■ Given passage
▼

How to use the Terminal application to search or print a man page
Typing just the command name in Terminal and then right-click on it and select Open man Page, displays it in a fully scrollable and searchable Terminal window, which is much better then typing e.g. man bash
. You can also use the key combination ⌘P to print the contents.
As a side note, here is a function I added to my .bash_profile
file to create a PDF of each BSD command I'd check the manual page for:
manp ()
{
docDir="$HOME/Documents/BSD Commands"
[[ ! -d $docDir ]] && mkdir -p "$docDir"
if [[ ! -f $docDir/$1.pdf ]]; then
man -t "$1" | pstopdf -i -o "$docDir/$1.pdf"
open "$docDir/$1.pdf"
else
open "$docDir/$1.pdf"
fi
}
So, in Terminal, typing e.g. manp bash
instead of man bash
a PDF gets created, if it hasn't already been, and then opened by the app registered to handle PDF documents. The default is Preview, however on my system it's set to use [Skim][1], as its search functionality is better then Preview and as a matter of fact will find the search string when Preview just will not.
Note that the first time the function is used it will enumerate some fonts in the output in Terminal, however this is a one time enumeration of the fonts.
man -t yourcommand | open -fa "Preview"
where yourcommand
is the one you want the man page of. You can then use any of the normal search functionality in Preview and print the document as a normal PDF.

▲

■ Data shown
▼

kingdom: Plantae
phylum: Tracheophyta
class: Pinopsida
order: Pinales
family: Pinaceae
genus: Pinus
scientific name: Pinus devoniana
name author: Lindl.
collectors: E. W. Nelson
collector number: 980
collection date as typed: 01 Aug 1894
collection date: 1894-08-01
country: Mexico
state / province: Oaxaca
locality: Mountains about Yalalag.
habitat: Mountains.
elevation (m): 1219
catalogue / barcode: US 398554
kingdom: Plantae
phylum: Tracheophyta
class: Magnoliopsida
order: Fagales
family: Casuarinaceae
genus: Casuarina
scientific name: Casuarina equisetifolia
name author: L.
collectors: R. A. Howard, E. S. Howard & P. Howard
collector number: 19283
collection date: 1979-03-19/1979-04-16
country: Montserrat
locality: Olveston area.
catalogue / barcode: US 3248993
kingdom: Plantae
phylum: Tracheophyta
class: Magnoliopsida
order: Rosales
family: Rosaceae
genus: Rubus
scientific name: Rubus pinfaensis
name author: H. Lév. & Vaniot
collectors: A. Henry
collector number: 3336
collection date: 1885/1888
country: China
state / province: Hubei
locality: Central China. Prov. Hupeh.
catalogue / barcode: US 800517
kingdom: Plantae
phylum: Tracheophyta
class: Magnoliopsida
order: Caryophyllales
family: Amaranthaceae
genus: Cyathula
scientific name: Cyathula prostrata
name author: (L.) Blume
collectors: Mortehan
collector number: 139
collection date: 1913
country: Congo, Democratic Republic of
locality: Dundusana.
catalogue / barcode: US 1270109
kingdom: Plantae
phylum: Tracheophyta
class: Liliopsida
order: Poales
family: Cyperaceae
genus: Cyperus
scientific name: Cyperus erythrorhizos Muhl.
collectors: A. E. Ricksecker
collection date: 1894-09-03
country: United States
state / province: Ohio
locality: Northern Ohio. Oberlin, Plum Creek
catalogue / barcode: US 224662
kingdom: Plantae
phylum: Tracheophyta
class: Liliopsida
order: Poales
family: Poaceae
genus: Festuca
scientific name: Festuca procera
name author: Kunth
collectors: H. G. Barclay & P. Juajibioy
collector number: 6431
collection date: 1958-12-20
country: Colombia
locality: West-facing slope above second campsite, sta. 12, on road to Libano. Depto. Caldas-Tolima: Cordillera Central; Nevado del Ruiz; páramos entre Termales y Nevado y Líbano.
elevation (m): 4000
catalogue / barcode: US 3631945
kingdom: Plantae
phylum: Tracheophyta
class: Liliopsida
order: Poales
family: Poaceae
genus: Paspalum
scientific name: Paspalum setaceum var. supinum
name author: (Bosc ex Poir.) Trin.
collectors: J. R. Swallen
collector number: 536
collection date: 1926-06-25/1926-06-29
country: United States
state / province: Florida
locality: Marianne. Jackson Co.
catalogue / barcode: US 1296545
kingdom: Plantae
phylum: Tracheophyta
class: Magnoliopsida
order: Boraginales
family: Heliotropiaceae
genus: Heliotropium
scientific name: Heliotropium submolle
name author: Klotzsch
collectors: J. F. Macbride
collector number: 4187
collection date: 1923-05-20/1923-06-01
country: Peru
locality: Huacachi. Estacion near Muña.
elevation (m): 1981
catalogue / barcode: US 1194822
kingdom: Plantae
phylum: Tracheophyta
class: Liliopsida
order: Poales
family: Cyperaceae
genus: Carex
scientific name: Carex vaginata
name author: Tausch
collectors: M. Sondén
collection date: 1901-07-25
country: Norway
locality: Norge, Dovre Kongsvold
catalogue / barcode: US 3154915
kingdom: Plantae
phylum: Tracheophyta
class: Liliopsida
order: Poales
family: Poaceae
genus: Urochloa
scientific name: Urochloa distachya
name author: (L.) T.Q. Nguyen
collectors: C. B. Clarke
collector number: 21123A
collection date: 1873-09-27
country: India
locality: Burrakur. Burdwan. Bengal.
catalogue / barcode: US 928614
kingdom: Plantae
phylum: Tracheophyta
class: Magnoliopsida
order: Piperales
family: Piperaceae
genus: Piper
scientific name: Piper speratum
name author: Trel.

▲

■ Work task A
Set down the stretch of the man page text from "if [[ ! -f $docDir/$1.pdf" through "just will not.", copying it word for word.
■ Work task B
In the man page text, which key combination prints the contents of the Terminal window?

■ Task result A
if [[ ! -f $docDir/$1.pdf ]]; then
man -t "$1" | pstopdf -i -o "$docDir/$1.pdf"
open "$docDir/$1.pdf"
else
open "$docDir/$1.pdf"
fi
}
So, in Terminal, typing e.g. manp bash
instead of man bash
a PDF gets created, if it hasn't already been, and then opened by the app registered to handle PDF documents. The default is Preview, however on my system it's set to use [Skim][1], as its search functionality is better then Preview and as a matter of fact will find the search string when Preview just will not.

■ Task result B
⌘P